スキタイ族=サカ族の部族長のお墓から出土したこの絨毯は、その後の調査でなんと2500年前のものということがわかったのです。
金製品などの金目のものの多くは略奪に会いほとんど残っていないようですが、何らかの原因で水が墓内に流れ込みそれが凍結して奇跡的に絨毯やフエルト、絹織物などが取り残されました。
この絨毯の文様の面白さは、周りを取り囲む28頭の馬に乗った人のモチーフです。(実際に残って見えるのは24頭)様々なモチーフのフエルト製と見える鞍に乗っています。
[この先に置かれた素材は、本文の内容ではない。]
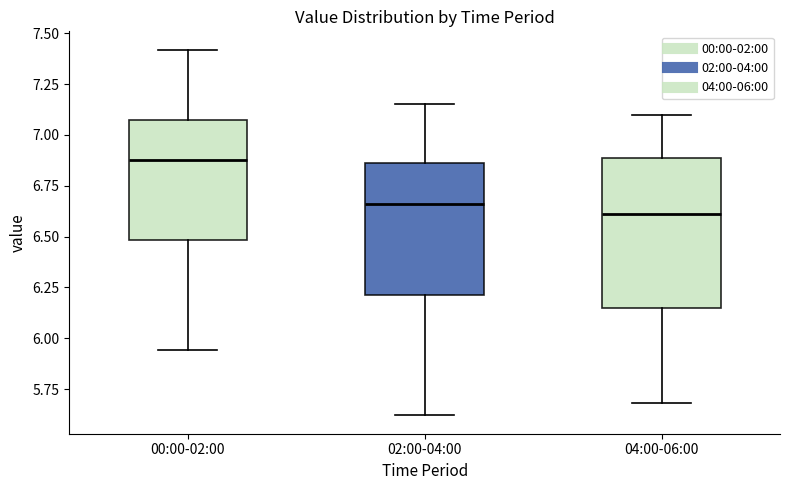

Which box has the highest median line?

00:00-02:00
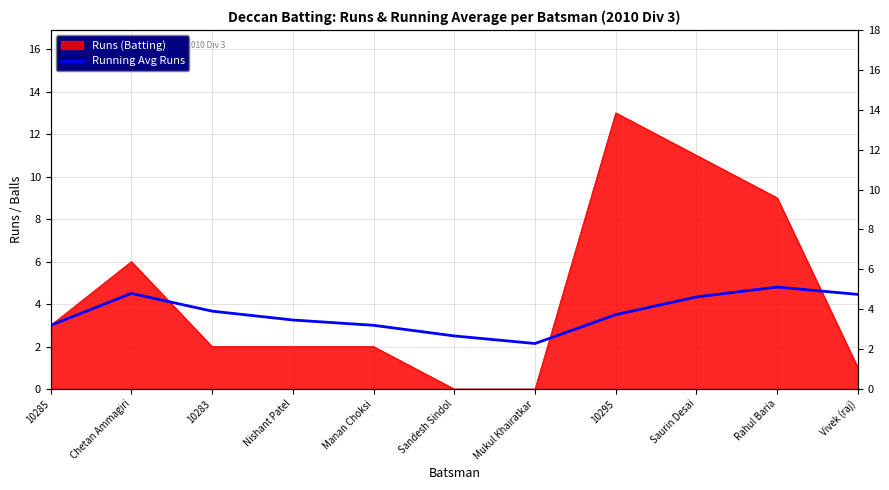

What position from the left is 10285?

1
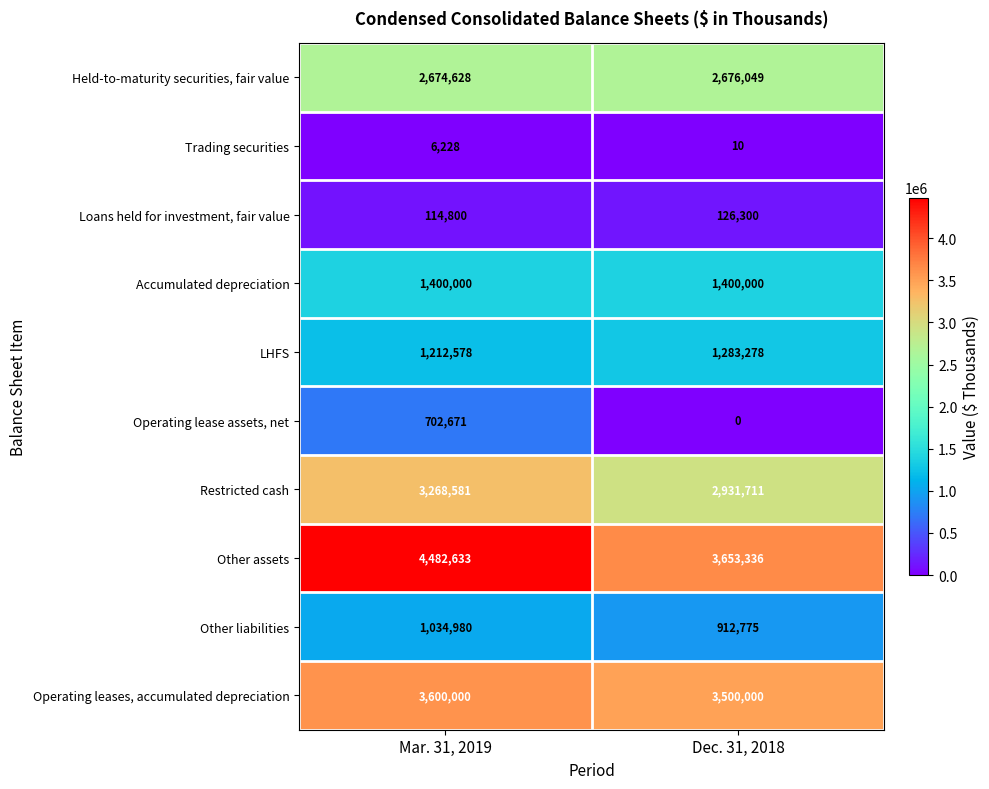

Reading left to right, list all the values displayed in this chart.

Held-to-maturity securities, fair value: 2674628	2676049
Trading securities: 6228	10
Loans held for investment, fair value: 114800	126300
Accumulated depreciation: 1400000	1400000
LHFS: 1212578	1283278
Operating lease assets, net: 702671	0
Restricted cash: 3268581	2931711
Other assets: 4482633	3653336
Other liabilities: 1034980	912775
Operating leases, accumulated depreciation: 3600000	3500000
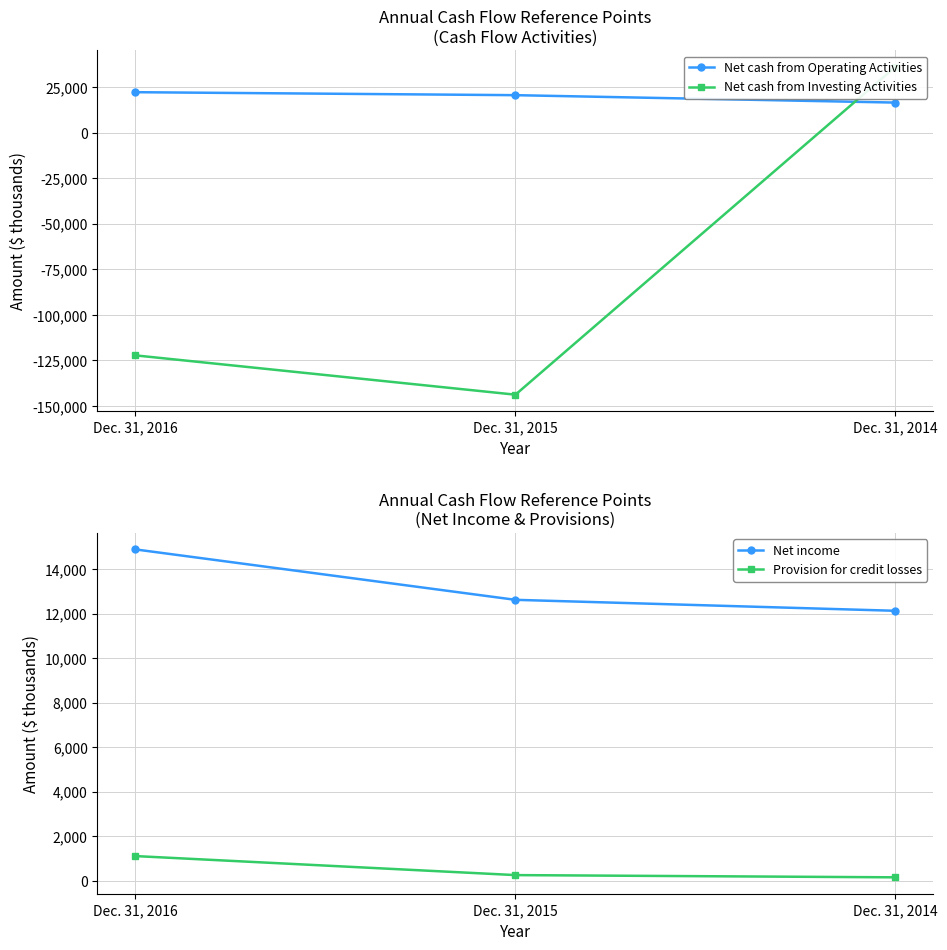

Which series has the largest total across all categories?

Net cash from Operating Activities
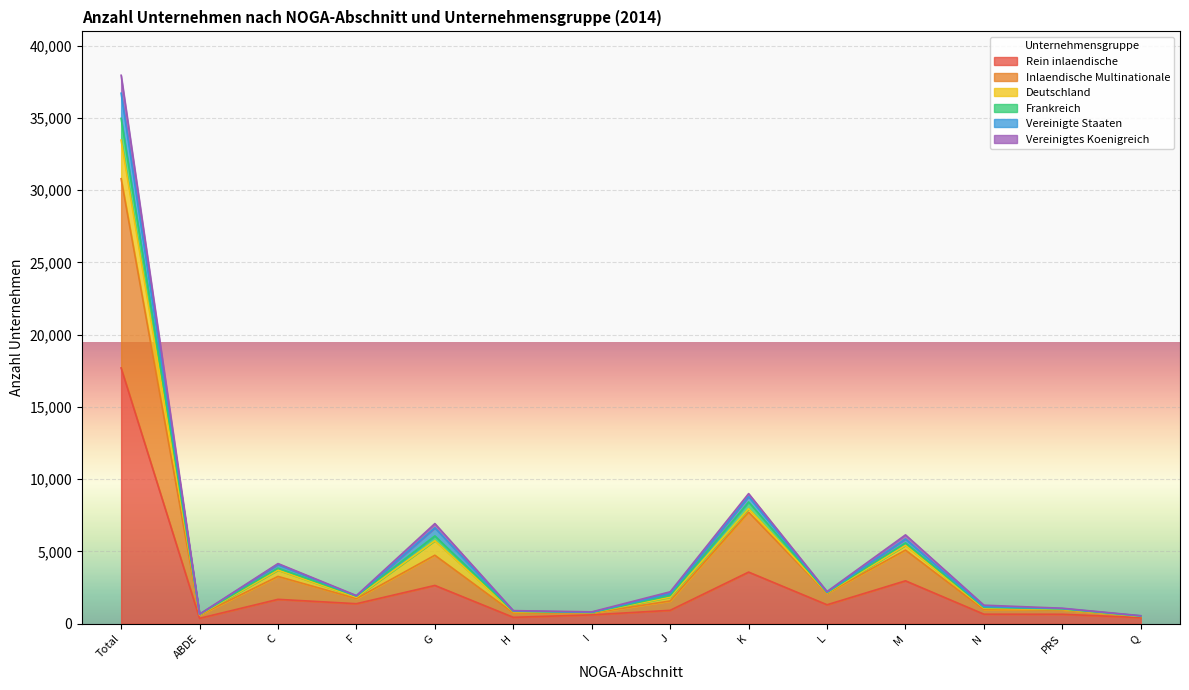

At which category does the chart reach its minimum across all series?

ABDE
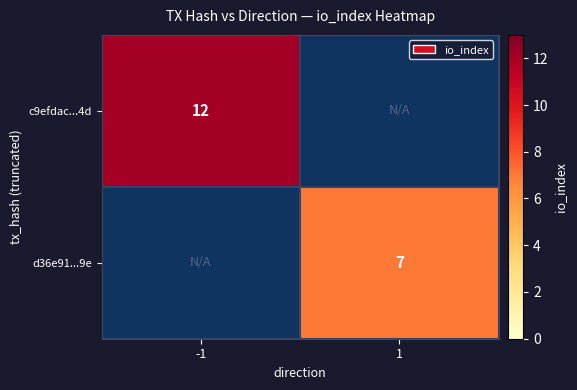

The d36e91...9e series shows 3 at 1. True or false?

False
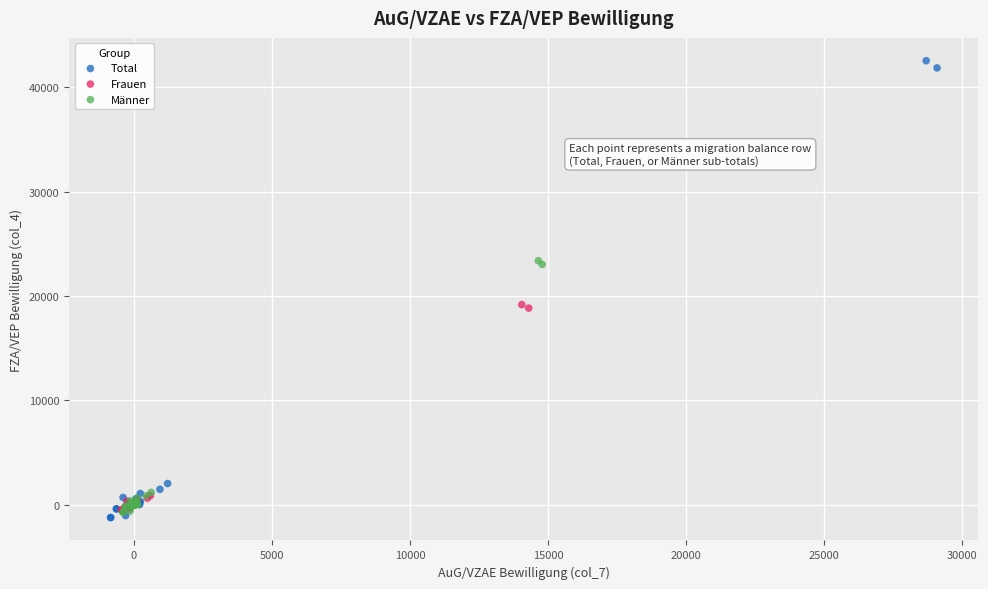

Which series contains the lowest Y value?

Total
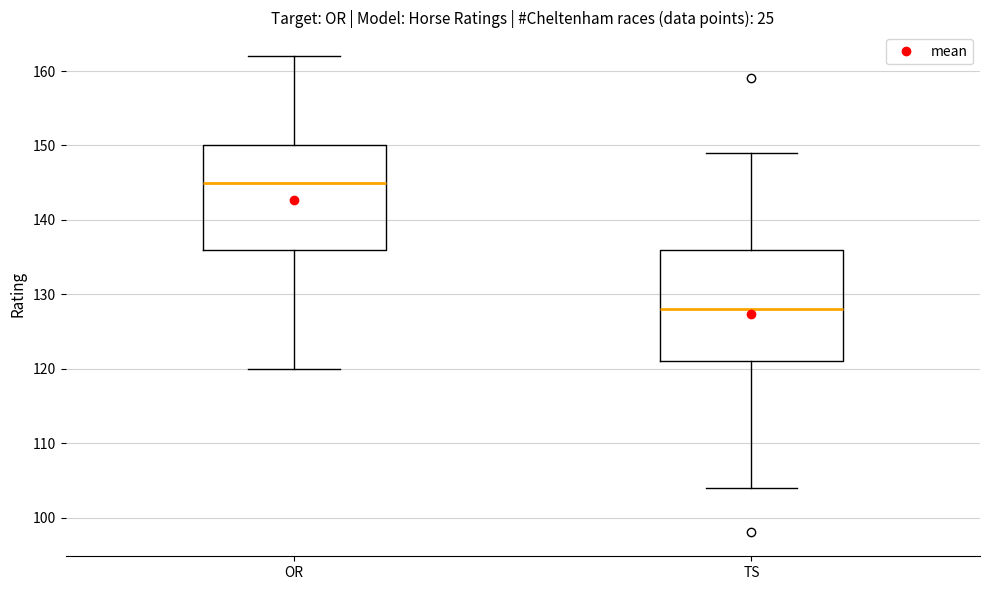

Comparing the boxes themselves (not the whiskers), which one is the tallest?

TS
日本の埴輪などと同様に族長の死後にも、快適な生活を願い埋められた物なのでしょうか。また更なる興味はその内側にある角の立派なトナカイと中央部分の繰り返しの花弁のようなモチーフです。立派な角のあるトナカイのモチーフはヒッタイトからサルマタイまで、多くの遺跡のレリーフや金属性の呪具のようなものとして、登場します。シベリアのシャーマンの被る帽子にもこの角は見られ、この世とあの世を繋ぐ象徴であったかもしれません。
▲1.文様説
発見者であるルデンコをはじめ、発掘当初は2500年前と同時代のアケオメネス朝ペルシアにみられるモチーフに類似している事から当時のペルシア人の関わりが最も有力な起源説でした。馬に乗る人々はペルセポリス遺跡のアパダナ(謁見の間)レリーフのダリウシュ大王への貢物を届ける行列に似ています。
takhutye-jamusid bas-lelif phot by (tribal rugs j.opie)
部族の行進のような絨毯のメインボーダー(サドルカバーの違いに注目)
この類似などから発掘当初はペルシア人によって織られたのではないかという説が有力でした・・・。